Jeffrey Astin’s Xiphiidae project has released past material on labels such as Stunned and Peasant Magik, and his label Housecraft Recordings has issued a large weight of interesting stuff in the past few years. While keeping himself busy with his label he continues to impress with Xiphiidae; this new tape on NNA, housed in sparsely adorned white cardstock, is a slow and gentle psychedelic delight.
Distant bells chime around the edges of a rich synthesizer drone, while mysterious knocks and whirrs lurk in the corners of the first untitled piece; mesmeric and understated, it exudes patience and control. The second piece opens with a lulling, pulsating tape noise matched against a drifting synth. Changes come slowly as the synth switches its sounds in a barely perceptible fashion. A bleary, crackling sound suggests footsteps in snow at one point, giving way to what sounds like a dying campfire with wind blowing steadily around it; from that combination of elements Astin brings in a heavily reverbed organ, looping it to create a fluttering and unsteady wall of sound. The piece fades out like the last elusive scrap of a dream, with its sonic tendrils faintly unwinding around its structure as it passes from the speakers.

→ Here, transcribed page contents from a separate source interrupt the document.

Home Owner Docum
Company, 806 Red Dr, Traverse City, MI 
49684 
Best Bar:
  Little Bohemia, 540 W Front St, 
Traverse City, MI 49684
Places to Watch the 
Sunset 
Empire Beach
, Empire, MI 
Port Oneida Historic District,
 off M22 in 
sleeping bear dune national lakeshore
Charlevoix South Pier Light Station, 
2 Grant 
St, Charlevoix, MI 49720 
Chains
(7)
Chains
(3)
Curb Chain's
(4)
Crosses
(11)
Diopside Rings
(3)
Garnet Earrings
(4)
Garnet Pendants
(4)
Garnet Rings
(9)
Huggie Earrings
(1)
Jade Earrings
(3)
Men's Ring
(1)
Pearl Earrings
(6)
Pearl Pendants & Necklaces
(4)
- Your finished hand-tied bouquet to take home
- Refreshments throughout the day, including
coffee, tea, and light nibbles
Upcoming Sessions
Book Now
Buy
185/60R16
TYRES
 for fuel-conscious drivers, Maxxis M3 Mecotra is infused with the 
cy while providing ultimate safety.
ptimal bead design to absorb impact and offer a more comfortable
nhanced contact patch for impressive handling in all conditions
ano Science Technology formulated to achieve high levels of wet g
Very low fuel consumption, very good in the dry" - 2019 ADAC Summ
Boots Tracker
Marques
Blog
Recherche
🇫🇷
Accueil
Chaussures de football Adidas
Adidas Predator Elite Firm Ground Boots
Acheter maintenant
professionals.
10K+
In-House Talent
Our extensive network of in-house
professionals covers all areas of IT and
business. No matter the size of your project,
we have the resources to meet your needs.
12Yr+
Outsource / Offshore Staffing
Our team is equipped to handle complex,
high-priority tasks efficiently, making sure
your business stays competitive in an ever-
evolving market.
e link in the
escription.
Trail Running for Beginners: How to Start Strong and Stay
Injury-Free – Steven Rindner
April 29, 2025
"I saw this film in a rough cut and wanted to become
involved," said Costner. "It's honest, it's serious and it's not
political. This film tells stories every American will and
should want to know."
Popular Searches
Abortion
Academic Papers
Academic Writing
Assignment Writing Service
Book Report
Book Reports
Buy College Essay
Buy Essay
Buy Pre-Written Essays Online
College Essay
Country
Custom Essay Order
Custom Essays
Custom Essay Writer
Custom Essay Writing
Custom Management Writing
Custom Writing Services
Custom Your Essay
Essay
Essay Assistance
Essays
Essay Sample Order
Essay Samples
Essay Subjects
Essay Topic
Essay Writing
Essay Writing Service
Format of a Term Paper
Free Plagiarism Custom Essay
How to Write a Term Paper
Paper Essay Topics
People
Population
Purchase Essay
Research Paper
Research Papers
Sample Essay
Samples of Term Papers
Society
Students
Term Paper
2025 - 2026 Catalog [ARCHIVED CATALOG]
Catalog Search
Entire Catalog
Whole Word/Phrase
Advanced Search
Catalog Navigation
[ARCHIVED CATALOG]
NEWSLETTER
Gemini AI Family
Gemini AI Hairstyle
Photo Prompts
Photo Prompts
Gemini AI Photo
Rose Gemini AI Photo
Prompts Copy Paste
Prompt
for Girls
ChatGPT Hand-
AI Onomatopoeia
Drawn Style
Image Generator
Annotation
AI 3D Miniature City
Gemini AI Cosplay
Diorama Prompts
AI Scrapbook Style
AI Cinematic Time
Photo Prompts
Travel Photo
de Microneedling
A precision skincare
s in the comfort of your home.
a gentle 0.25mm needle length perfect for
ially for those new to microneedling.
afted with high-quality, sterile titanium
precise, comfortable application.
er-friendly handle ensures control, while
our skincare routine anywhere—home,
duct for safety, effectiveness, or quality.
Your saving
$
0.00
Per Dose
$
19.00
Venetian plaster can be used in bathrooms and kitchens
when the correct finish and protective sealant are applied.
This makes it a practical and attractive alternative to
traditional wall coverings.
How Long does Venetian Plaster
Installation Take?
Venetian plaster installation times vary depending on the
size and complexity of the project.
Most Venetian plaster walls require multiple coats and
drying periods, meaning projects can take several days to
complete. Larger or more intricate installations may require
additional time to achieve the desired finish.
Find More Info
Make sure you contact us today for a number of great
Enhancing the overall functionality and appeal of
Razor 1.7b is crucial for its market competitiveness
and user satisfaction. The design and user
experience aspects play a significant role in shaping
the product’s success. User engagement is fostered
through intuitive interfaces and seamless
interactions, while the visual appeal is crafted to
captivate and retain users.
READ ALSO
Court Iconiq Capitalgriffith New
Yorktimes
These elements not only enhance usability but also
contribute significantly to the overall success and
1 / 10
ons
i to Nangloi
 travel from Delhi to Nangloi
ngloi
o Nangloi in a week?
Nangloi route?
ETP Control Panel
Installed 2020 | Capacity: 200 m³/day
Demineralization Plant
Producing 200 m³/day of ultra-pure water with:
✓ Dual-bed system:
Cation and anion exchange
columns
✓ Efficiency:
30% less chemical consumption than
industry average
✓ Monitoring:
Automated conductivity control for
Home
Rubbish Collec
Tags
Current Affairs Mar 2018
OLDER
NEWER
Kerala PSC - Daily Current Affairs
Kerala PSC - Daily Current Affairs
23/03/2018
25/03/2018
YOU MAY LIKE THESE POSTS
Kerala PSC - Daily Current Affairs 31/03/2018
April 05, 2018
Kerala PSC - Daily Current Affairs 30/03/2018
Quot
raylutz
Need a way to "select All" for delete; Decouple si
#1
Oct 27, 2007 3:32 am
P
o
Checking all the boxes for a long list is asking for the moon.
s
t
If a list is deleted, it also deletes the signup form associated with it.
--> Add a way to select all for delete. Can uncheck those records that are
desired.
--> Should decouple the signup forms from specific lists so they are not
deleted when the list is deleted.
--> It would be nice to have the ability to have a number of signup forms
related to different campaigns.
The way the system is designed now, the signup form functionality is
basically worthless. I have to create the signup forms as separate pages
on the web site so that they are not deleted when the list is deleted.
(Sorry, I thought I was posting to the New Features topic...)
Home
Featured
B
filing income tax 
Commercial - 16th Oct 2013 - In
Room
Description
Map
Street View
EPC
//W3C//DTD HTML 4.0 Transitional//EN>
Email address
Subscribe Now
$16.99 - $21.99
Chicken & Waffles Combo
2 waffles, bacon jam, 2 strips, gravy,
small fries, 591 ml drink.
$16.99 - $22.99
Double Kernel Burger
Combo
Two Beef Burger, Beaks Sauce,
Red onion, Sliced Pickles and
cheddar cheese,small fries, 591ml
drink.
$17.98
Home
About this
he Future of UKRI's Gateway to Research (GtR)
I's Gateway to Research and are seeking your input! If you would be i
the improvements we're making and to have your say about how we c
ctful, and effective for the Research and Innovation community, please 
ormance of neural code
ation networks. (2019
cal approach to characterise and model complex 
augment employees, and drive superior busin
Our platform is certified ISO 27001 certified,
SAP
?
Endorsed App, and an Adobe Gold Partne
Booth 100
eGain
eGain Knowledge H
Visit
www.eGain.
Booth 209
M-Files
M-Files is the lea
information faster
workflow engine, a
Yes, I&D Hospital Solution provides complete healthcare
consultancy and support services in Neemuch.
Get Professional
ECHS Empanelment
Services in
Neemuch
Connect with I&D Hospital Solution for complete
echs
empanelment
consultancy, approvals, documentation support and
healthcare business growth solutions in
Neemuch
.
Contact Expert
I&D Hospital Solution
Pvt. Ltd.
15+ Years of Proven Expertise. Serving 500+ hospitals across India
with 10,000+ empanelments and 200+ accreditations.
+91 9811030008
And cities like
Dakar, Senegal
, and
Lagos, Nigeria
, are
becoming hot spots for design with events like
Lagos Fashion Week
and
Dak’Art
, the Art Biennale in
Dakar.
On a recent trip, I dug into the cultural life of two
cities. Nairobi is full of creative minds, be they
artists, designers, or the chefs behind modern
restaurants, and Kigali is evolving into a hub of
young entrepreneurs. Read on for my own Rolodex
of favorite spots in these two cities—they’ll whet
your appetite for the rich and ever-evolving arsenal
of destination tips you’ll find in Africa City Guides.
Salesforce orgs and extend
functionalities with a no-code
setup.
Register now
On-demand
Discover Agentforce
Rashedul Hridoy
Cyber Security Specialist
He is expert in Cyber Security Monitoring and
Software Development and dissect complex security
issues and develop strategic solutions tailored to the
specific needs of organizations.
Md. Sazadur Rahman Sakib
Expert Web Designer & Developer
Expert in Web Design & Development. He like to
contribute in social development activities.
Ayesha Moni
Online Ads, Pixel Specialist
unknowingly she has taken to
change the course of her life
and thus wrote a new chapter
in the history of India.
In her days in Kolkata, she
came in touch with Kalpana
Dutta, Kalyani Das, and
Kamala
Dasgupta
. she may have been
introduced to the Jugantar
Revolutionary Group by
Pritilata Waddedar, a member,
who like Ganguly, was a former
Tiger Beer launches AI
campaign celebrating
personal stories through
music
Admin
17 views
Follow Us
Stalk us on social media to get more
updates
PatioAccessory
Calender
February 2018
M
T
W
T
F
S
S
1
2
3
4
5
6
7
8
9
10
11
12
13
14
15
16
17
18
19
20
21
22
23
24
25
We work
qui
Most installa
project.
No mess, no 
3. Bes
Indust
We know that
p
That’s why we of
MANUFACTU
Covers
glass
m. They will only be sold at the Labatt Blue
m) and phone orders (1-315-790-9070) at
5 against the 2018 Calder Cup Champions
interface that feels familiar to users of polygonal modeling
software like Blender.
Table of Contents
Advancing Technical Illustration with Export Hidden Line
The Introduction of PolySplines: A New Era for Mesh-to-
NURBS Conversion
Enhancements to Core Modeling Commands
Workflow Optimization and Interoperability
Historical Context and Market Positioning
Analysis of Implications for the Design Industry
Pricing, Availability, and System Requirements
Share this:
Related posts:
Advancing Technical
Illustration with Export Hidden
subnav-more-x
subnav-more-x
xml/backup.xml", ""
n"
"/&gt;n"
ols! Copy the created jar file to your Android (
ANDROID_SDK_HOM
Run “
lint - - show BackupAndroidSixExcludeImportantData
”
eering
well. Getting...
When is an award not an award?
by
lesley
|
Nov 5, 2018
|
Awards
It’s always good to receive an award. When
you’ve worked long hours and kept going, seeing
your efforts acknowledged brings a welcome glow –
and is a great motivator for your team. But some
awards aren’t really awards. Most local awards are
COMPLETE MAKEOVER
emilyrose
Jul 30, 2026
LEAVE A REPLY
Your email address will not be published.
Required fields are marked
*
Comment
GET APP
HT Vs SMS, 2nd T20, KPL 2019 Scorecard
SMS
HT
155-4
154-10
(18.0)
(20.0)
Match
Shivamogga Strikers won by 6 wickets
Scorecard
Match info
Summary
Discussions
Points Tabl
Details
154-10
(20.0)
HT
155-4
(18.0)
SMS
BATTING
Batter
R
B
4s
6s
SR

The B-side continues down a darker road – bursting to life with a burning low-end drone and a delayed percussive sound. The track sails quickly into its next part, carried again by recordings of bells as the overall tempo slows to a wandering pace and then vanishes into the night. The murky darkness of side B’s first piece is rendered into a more elegiac style for the tape’s closing effort, which begins with a lighter and much less ominous synth chord. Dark, engine-like whirrs emerge from the left channel as the opening chord shimmers brightly, gradually yielding its central position in the mix to a tunneling drone, immersed in reverb and delay. Voices and whistles murmur briefly and inaudibly, as Astin brings a swelling synth part up through the peripheral noises. The piece ends slowly, as high-pitched synth is set against two tracks of a quiet scratching noise. Deep, distant bell sounds return and float back and forth through the stereo field, creating an odd sense of place and dislocation, somehow combined simultaneously. The recurring motif of bell sounds works very well on this tape. Astin uses recordings that possess a great variety of timbre and texture; each bell sound that appears is vastly different from the previous one, both unfamiliar and similar, all sounding like vivid lost memories from our dreams.
Grab a copy if you can – this tape is an outstanding 42-minute trip through the world of uneasy dreaming, a canvas of varied texture designed to intrigue and confound.